The Vera C. Rubin Observatory will generate an unprecedented volume of data, including approximately 60 petabytes of raw data and around 30 trillion observed sources, posing a significant challenge for large-scale and end-user scientific analysis. As part of the LINCC Frameworks Project we are addressing these challenges with the development of the HATS (Hierarchical Adaptive Tiling Scheme) format and analysis package LSDB. HATS partitions data adaptively using a hierarchical tiling system to balance the file sizes, enabling efficient parallel analysis. Recent updates include improved metadata consistency, support for incremental updates, and enhanced compatibility with evolving datasets. LSDB complements HATS by providing a scalable, user-friendly interface for large catalog analysis, integrating spatial queries, crossmatching, and time-series tools while utilizing Dask for parallelization. We have successfully demonstrated the use of these tools with datasets such as ZTF and Pan-STARRS data releases on both cluster and cloud environments. We are deeply involved in several ongoing collaborations to ensure alignment with community needs, with future plans for IVOA standardization and support for upcoming Rubin, Euclid and Roman data. We provide our code and materials at lsdb.io.
Paper Structure (5 sections, 2 figures)

This paper contains 5 sections, 2 figures.

Figures (2)

  • Figure 1: Partitioning of the ZTF data release 14 in the HATS scheme. Left panel: Partitioning of the object table. Right panel: Partitioning of the source table. The legend shows the healpix order of each pixel.
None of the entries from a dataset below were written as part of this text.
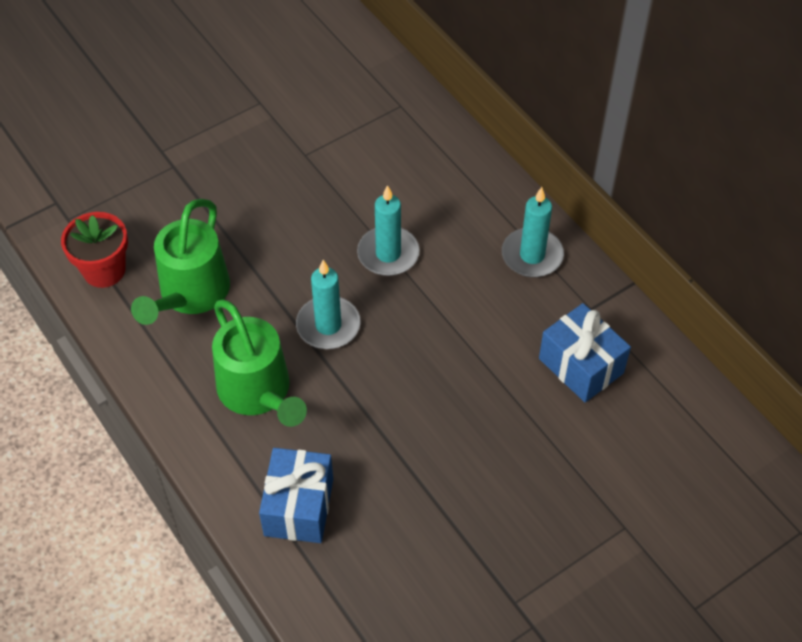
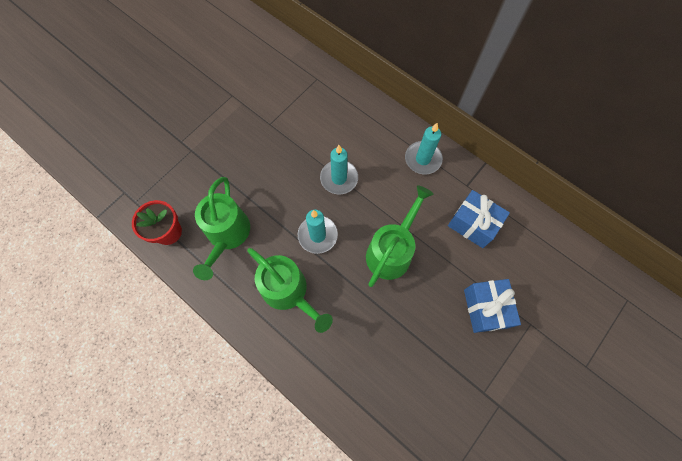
camera: 15 degrees left, 15 degrees up
(299, 507) = (337, 364): blue gift -> blue gift (485, 308)
(437, 373) = (392, 251): none -> green watering can

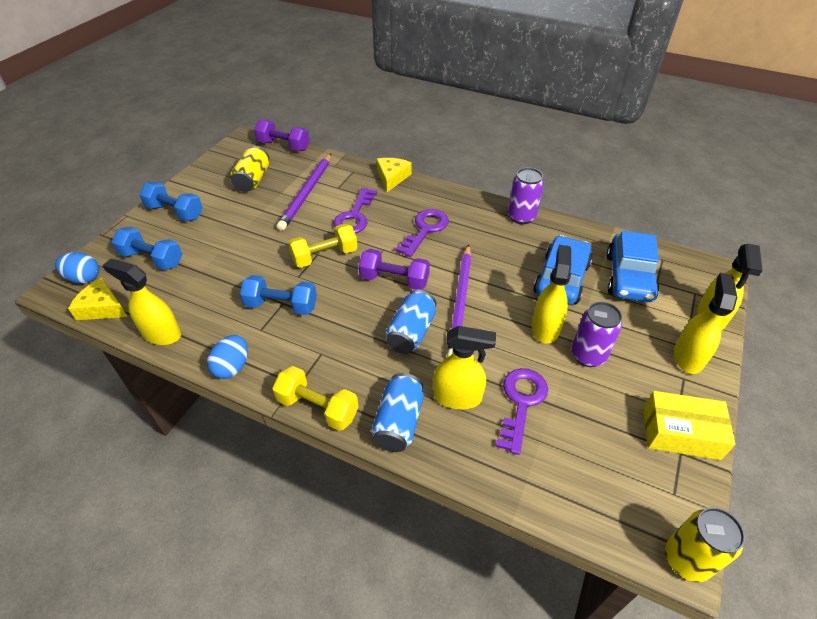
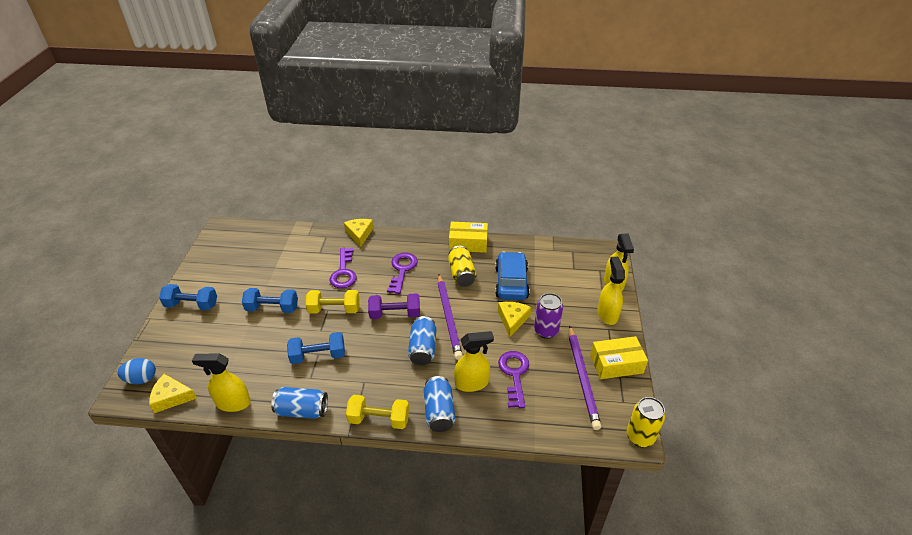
camera: 20 degrees left, 5 degrees down
(152, 259) = (193, 348): blue dumbbell -> blue dumbbell (272, 308)
(232, 367) = (302, 410): blue egg -> blue can
(253, 180) = (246, 262): yellow can -> yellow can (461, 274)
(284, 146) = (258, 227): purple dumbbell -> none
(307, 193) = (296, 263): purple pencil -> purple pencil (582, 378)
(325, 256) = (334, 309): yellow dumbbell -> yellow dumbbell turned 45 degrees clockwise
(521, 217) = (468, 243): purple can -> yellow box
(545, 327) = (512, 320): yellow spray bottle -> yellow cheese
(629, 277) = (555, 270): blue car -> none

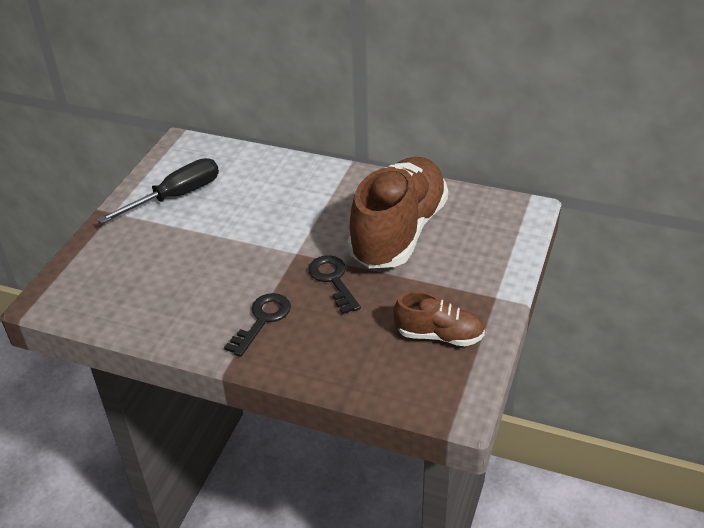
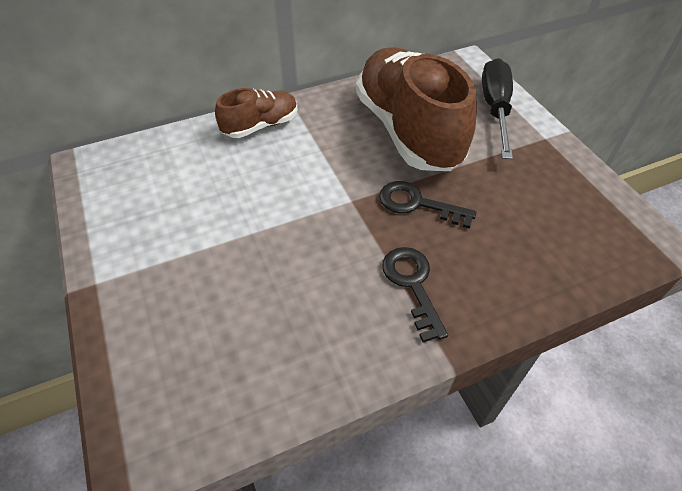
camera: 45 degrees left, 10 degrees up
(176, 196) = (153, 220): black screwdriver -> black screwdriver (495, 109)
(439, 335) = (558, 194): brown shoe -> brown shoe (261, 126)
In this Figure, "source" corresponds to each detection, while "object" is determined after associating nearby sources that likely correspond to the same astrophysical object. As such, there are more sources than objects in the catalog, necessitating deeper (higher value of healpix order) partitioning to get a similar size of all final pixels in memory.
  • Figure 2: Targeted API for the LSDB code. This example shows a hypothetical scientific analysis of selecting starts from the GAIA survey with high proper motion, cross-matched to ZTF data release. We then extract lightcurves, classify them and choose the likely RR Lyrae variable stars, before representing their distribution on the sky. LSDB aims to make such whole-sky analysis achievable and easy for science end-users.